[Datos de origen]
━━━━━━

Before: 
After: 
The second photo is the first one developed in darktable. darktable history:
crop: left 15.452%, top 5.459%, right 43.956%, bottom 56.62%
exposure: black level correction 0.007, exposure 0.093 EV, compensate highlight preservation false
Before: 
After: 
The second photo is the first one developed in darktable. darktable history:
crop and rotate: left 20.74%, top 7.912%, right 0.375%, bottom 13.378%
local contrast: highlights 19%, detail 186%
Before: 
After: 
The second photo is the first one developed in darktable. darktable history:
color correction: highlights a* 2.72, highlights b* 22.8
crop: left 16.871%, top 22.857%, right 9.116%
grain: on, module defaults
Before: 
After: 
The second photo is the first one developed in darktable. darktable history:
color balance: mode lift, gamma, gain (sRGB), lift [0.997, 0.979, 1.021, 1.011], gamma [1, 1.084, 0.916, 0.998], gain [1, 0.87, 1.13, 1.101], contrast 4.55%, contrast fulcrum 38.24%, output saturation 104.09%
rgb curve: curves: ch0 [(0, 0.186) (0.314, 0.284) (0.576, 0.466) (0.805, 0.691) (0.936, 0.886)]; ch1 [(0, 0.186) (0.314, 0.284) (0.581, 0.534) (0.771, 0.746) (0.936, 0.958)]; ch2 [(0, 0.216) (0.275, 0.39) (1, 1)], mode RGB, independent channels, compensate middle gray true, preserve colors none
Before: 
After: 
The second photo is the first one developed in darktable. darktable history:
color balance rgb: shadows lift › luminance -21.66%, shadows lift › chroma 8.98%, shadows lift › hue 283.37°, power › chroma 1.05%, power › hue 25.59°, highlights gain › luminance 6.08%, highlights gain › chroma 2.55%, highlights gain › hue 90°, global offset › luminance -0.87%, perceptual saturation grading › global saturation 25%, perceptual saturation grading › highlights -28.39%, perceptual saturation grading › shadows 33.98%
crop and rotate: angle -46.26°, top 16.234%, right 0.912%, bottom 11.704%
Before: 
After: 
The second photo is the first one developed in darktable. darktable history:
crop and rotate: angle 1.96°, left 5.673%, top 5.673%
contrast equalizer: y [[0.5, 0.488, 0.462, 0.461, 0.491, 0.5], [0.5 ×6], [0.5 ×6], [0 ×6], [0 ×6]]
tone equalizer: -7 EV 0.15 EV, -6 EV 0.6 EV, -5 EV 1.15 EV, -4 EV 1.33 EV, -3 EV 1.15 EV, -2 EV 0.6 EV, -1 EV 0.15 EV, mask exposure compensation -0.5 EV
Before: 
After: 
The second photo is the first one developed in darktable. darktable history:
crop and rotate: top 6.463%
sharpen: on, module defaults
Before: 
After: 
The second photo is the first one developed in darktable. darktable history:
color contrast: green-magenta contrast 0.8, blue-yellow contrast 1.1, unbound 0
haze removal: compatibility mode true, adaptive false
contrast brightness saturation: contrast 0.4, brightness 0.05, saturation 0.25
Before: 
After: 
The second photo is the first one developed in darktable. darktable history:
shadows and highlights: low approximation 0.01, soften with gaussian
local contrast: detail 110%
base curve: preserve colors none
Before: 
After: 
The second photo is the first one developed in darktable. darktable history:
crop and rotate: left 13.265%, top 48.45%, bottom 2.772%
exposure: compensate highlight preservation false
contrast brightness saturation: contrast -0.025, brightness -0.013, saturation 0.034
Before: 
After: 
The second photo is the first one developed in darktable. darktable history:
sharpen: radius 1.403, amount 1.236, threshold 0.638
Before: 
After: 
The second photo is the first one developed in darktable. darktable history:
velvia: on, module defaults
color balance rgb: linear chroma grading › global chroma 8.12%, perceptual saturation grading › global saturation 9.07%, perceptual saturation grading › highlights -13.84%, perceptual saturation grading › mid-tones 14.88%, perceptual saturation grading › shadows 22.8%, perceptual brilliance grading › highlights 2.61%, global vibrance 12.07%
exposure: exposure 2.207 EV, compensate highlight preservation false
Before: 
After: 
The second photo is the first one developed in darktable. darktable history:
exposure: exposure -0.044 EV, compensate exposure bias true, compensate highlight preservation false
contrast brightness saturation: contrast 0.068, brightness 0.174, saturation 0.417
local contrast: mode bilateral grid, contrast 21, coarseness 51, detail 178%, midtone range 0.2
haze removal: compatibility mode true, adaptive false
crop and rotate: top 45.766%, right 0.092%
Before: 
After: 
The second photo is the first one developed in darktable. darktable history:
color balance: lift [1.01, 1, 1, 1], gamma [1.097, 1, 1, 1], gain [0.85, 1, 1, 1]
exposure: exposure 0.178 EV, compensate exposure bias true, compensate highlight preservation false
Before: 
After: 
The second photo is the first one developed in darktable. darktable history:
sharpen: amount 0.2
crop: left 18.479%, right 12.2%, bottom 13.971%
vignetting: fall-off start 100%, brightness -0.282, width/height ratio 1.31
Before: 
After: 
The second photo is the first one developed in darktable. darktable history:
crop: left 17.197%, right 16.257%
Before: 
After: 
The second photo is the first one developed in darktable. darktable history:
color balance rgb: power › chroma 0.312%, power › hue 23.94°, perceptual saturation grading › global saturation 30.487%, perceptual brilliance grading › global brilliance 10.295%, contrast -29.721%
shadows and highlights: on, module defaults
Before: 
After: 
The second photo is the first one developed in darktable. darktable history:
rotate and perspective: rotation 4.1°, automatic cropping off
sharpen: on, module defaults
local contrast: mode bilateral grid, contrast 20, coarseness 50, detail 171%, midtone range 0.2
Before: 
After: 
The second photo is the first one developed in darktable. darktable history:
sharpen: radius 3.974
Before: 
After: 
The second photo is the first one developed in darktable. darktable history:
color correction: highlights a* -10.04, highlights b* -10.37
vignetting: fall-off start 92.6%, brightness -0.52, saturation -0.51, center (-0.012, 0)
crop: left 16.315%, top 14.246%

━━━━━━

__Objetivo del ejercicio__
Reescribe todas las entradas como una tabla en Markdown con dos columnas, «Fila» para el número y «Texto» para la línea, y deja fuera las líneas en blanco.

__Respuesta escrita__
| Fila | Texto |
|---|---|
| 1 | Before:  |
| 2 | After:  |
| 3 | The second photo is the first one developed in darktable. darktable history: |
| 4 | crop: left 15.452%, top 5.459%, right 43.956%, bottom 56.62% |
| 5 | exposure: black level correction 0.007, exposure 0.093 EV, compensate highlight preservation false |
| 6 | Before:  |
| 7 | After:  |
| 8 | The second photo is the first one developed in darktable. darktable history: |
| 9 | crop and rotate: left 20.74%, top 7.912%, right 0.375%, bottom 13.378% |
| 10 | local contrast: highlights 19%, detail 186% |
| 11 | Before:  |
| 12 | After:  |
| 13 | The second photo is the first one developed in darktable. darktable history: |
| 14 | color correction: highlights a* 2.72, highlights b* 22.8 |
| 15 | crop: left 16.871%, top 22.857%, right 9.116% |
| 16 | grain: on, module defaults |
| 17 | Before:  |
| 18 | After:  |
| 19 | The second photo is the first one developed in darktable. darktable history: |
| 20 | color balance: mode lift, gamma, gain (sRGB), lift [0.997, 0.979, 1.021, 1.011], gamma [1, 1.084, 0.916, 0.998], gain [1, 0.87, 1.13, 1.101], contrast 4.55%, contrast fulcrum 38.24%, output saturation 104.09% |
| 21 | rgb curve: curves: ch0 [(0, 0.186) (0.314, 0.284) (0.576, 0.466) (0.805, 0.691) (0.936, 0.886)]; ch1 [(0, 0.186) (0.314, 0.284) (0.581, 0.534) (0.771, 0.746) (0.936, 0.958)]; ch2 [(0, 0.216) (0.275, 0.39) (1, 1)], mode RGB, independent channels, compensate middle gray true, preserve colors none |
| 22 | Before:  |
| 23 | After:  |
| 24 | The second photo is the first one developed in darktable. darktable history: |
| 25 | color balance rgb: shadows lift › luminance -21.66%, shadows lift › chroma 8.98%, shadows lift › hue 283.37°, power › chroma 1.05%, power › hue 25.59°, highlights gain › luminance 6.08%, highlights gain › chroma 2.55%, highlights gain › hue 90°, global offset › luminance -0.87%, perceptual saturation grading › global saturation 25%, perceptual saturation grading › highlights -28.39%, perceptual saturation grading › shadows 33.98% |
| 26 | crop and rotate: angle -46.26°, top 16.234%, right 0.912%, bottom 11.704% |
| 27 | Before:  |
| 28 | After:  |
| 29 | The second photo is the first one developed in darktable. darktable history: |
| 30 | crop and rotate: angle 1.96°, left 5.673%, top 5.673% |
| 31 | contrast equalizer: y [[0.5, 0.488, 0.462, 0.461, 0.491, 0.5], [0.5 ×6], [0.5 ×6], [0 ×6], [0 ×6]] |
| 32 | tone equalizer: -7 EV 0.15 EV, -6 EV 0.6 EV, -5 EV 1.15 EV, -4 EV 1.33 EV, -3 EV 1.15 EV, -2 EV 0.6 EV, -1 EV 0.15 EV, mask exposure compensation -0.5 EV |
| 33 | Before:  |
| 34 | After:  |
| 35 | The second photo is the first one developed in darktable. darktable history: |
| 36 | crop and rotate: top 6.463% |
| 37 | sharpen: on, module defaults |
| 38 | Before:  |
| 39 | After:  |
| 40 | The second photo is the first one developed in darktable. darktable history: |
| 41 | color contrast: green-magenta contrast 0.8, blue-yellow contrast 1.1, unbound 0 |
| 42 | haze removal: compatibility mode true, adaptive false |
| 43 | contrast brightness saturation: contrast 0.4, brightness 0.05, saturation 0.25 |
| 44 | Before:  |
| 45 | After:  |
| 46 | The second photo is the first one developed in darktable. darktable history: |
| 47 | shadows and highlights: low approximation 0.01, soften with gaussian |
| 48 | local contrast: detail 110% |
| 49 | base curve: preserve colors none |
| 50 | Before:  |
| 51 | After:  |
| 52 | The second photo is the first one developed in darktable. darktable history: |
| 53 | crop and rotate: left 13.265%, top 48.45%, bottom 2.772% |
| 54 | exposure: compensate highlight preservation false |
| 55 | contrast brightness saturation: contrast -0.025, brightness -0.013, saturation 0.034 |
| 56 | Before:  |
| 57 | After:  |
| 58 | The second photo is the first one developed in darktable. darktable history: |
| 59 | sharpen: radius 1.403, amount 1.236, threshold 0.638 |
| 60 | Before:  |
| 61 | After:  |
| 62 | The second photo is the first one developed in darktable. darktable history: |
| 63 | velvia: on, module defaults |
| 64 | color balance rgb: linear chroma grading › global chroma 8.12%, perceptual saturation grading › global saturation 9.07%, perceptual saturation grading › highlights -13.84%, perceptual saturation grading › mid-tones 14.88%, perceptual saturation grading › shadows 22.8%, perceptual brilliance grading › highlights 2.61%, global vibrance 12.07% |
| 65 | exposure: exposure 2.207 EV, compensate highlight preservation false |
| 66 | Before:  |
| 67 | After:  |
| 68 | The second photo is the first one developed in darktable. darktable history: |
| 69 | exposure: exposure -0.044 EV, compensate exposure bias true, compensate highlight preservation false |
| 70 | contrast brightness saturation: contrast 0.068, brightness 0.174, saturation 0.417 |
| 71 | local contrast: mode bilateral grid, contrast 21, coarseness 51, detail 178%, midtone range 0.2 |
| 72 | haze removal: compatibility mode true, adaptive false |
| 73 | crop and rotate: top 45.766%, right 0.092% |
| 74 | Before:  |
| 75 | After:  |
| 76 | The second photo is the first one developed in darktable. darktable history: |
| 77 | color balance: lift [1.01, 1, 1, 1], gamma [1.097, 1, 1, 1], gain [0.85, 1, 1, 1] |
| 78 | exposure: exposure 0.178 EV, compensate exposure bias true, compensate highlight preservation false |
| 79 | Before:  |
| 80 | After:  |
| 81 | The second photo is the first one developed in darktable. darktable history: |
| 82 | sharpen: amount 0.2 |
| 83 | crop: left 18.479%, right 12.2%, bottom 13.971% |
| 84 | vignetting: fall-off start 100%, brightness -0.282, width/height ratio 1.31 |
| 85 | Before:  |
| 86 | After:  |
| 87 | The second photo is the first one developed in darktable. darktable history: |
| 88 | crop: left 17.197%, right 16.257% |
| 89 | Before:  |
| 90 | After:  |
| 91 | The second photo is the first one developed in darktable. darktable history: |
| 92 | color balance rgb: power › chroma 0.312%, power › hue 23.94°, perceptual saturation grading › global saturation 30.487%, perceptual brilliance grading › global brilliance 10.295%, contrast -29.721% |
| 93 | shadows and highlights: on, module defaults |
| 94 | Before:  |
| 95 | After:  |
| 96 | The second photo is the first one developed in darktable. darktable history: |
| 97 | rotate and perspective: rotation 4.1°, automatic cropping off |
| 98 | sharpen: on, module defaults |
| 99 | local contrast: mode bilateral grid, contrast 20, coarseness 50, detail 171%, midtone range 0.2 |
| 100 | Before:  |
| 101 | After:  |
| 102 | The second photo is the first one developed in darktable. darktable history: |
| 103 | sharpen: radius 3.974 |
| 104 | Before:  |
| 105 | After:  |
| 106 | The second photo is the first one developed in darktable. darktable history: |
| 107 | color correction: highlights a* -10.04, highlights b* -10.37 |
| 108 | vignetting: fall-off start 92.6%, brightness -0.52, saturation -0.51, center (-0.012, 0) |
| 109 | crop: left 16.315%, top 14.246% |